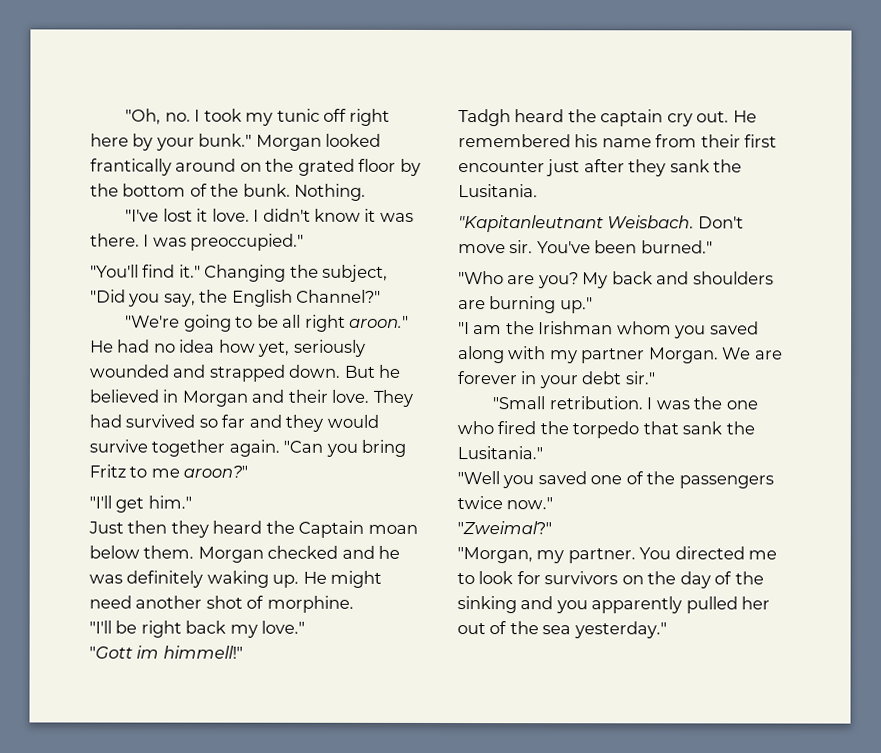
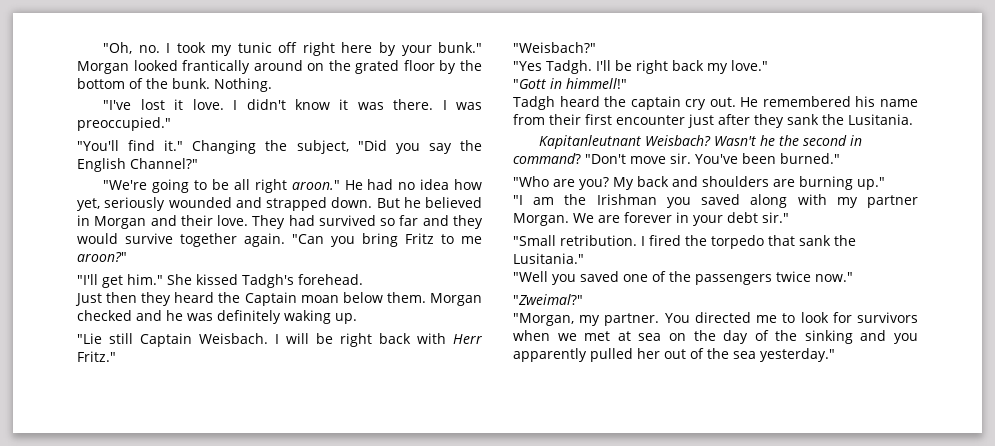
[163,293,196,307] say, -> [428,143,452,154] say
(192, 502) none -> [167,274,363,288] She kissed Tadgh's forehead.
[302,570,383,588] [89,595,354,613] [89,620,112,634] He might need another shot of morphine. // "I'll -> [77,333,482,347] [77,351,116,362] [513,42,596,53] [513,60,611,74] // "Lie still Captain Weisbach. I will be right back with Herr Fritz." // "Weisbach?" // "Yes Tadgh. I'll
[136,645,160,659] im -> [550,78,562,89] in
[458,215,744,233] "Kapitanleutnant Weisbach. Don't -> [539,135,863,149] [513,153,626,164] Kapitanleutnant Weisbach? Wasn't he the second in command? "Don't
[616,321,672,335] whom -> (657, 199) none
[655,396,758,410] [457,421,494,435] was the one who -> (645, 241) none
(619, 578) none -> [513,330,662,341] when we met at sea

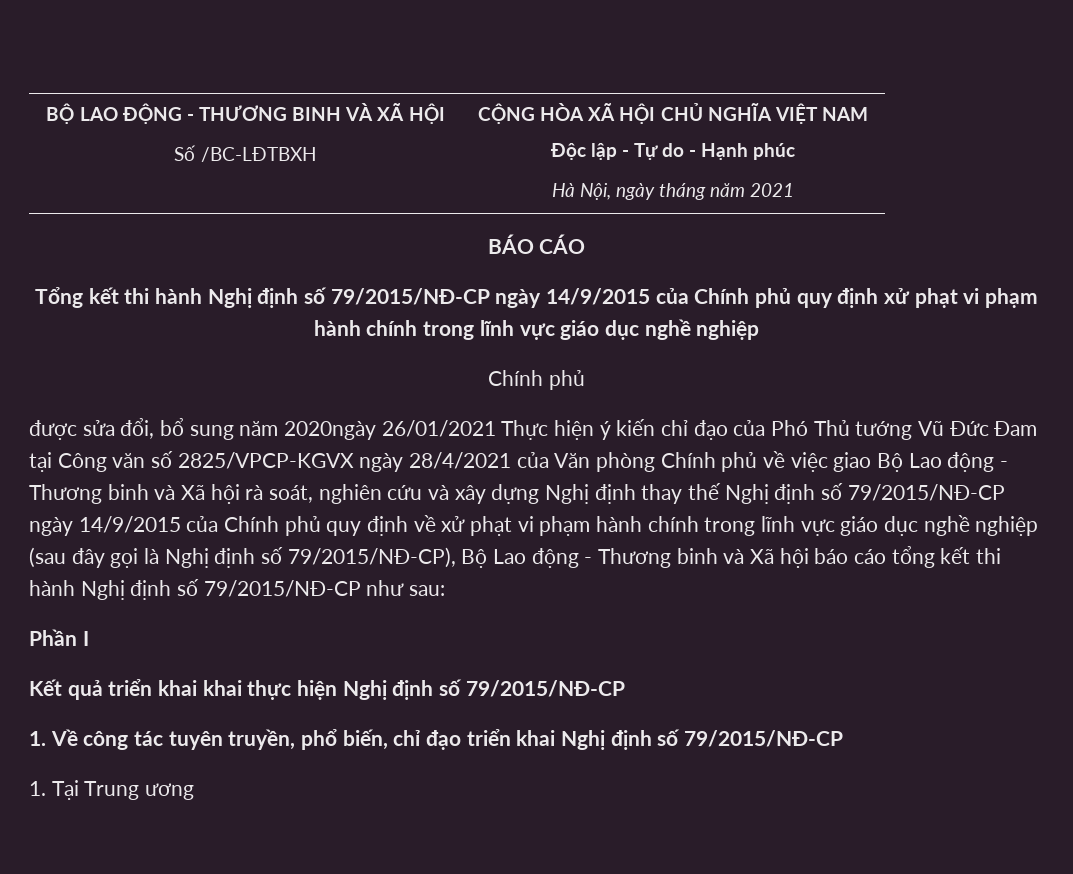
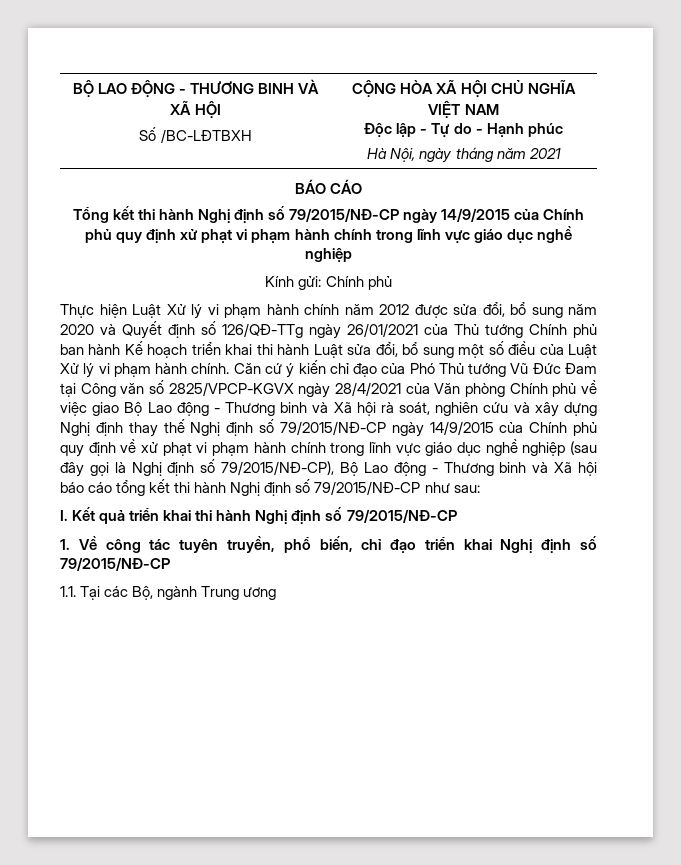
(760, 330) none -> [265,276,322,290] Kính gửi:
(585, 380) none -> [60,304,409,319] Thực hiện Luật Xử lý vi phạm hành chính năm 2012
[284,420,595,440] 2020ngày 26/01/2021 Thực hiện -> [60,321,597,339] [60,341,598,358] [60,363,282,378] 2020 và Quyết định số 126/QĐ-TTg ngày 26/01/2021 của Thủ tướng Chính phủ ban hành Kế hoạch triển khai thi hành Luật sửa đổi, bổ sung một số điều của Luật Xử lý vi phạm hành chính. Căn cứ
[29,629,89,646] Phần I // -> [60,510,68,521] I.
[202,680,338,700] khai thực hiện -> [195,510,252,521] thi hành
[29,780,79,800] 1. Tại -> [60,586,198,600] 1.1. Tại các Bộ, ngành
○ ○ ○ ○ ○ ○ ○
What you give back should be exactly the lines from the top of the data above down to and including the line with "[29,629,89,646] Phần I", minus any pictures.

[163,293,196,307] say, -> [428,143,452,154] say
(192, 502) none -> [167,274,363,288] She kissed Tadgh's forehead.
[302,570,383,588] [89,595,354,613] [89,620,112,634] He might need another shot of morphine. // "I'll -> [77,333,482,347] [77,351,116,362] [513,42,596,53] [513,60,611,74] // "Lie still Captain Weisbach. I will be right back with Herr Fritz." // "Weisbach?" // "Yes Tadgh. I'll
[136,645,160,659] im -> [550,78,562,89] in
[458,215,744,233] "Kapitanleutnant Weisbach. Don't -> [539,135,863,149] [513,153,626,164] Kapitanleutnant Weisbach? Wasn't he the second in command? "Don't
[616,321,672,335] whom -> (657, 199) none
[655,396,758,410] [457,421,494,435] was the one who -> (645, 241) none
(619, 578) none -> [513,330,662,341] when we met at sea

(760, 330) none -> [265,276,322,290] Kính gửi:
(585, 380) none -> [60,304,409,319] Thực hiện Luật Xử lý vi phạm hành chính năm 2012
[284,420,595,440] 2020ngày 26/01/2021 Thực hiện -> [60,321,597,339] [60,341,598,358] [60,363,282,378] 2020 và Quyết định số 126/QĐ-TTg ngày 26/01/2021 của Thủ tướng Chính phủ ban hành Kế hoạch triển khai thi hành Luật sửa đổi, bổ sung một số điều của Luật Xử lý vi phạm hành chính. Căn cứ
[29,629,89,646] Phần I // -> [60,510,68,521] I.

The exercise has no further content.